_WORK TO BE COMPLETED_: Reproduce, character for character, the text read from the pages in the following records, omitting the pictures themselves.

_TASK INPUT_:
━━━━━━━━━━━━━━━━━━━━

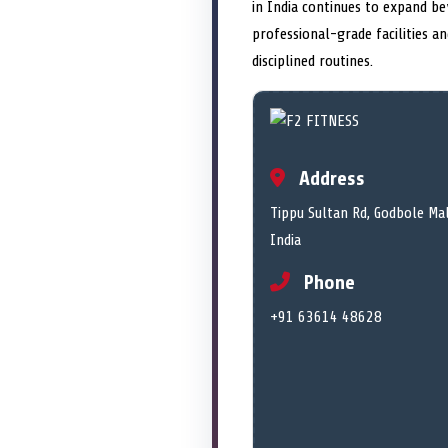
in India continues to expand b
professional-grade facilities a
disciplined routines.
Address
Tippu Sultan Rd, Godbole Ma
India
Phone
+91 63614 48628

━━━━━━━━━━━━━━━━━━━━

_REPLY TO THE EXERCISE_:
in India continues to expand b
professional-grade facilities a
disciplined routines.
Address
Tippu Sultan Rd, Godbole Ma
India
Phone
+91 63614 48628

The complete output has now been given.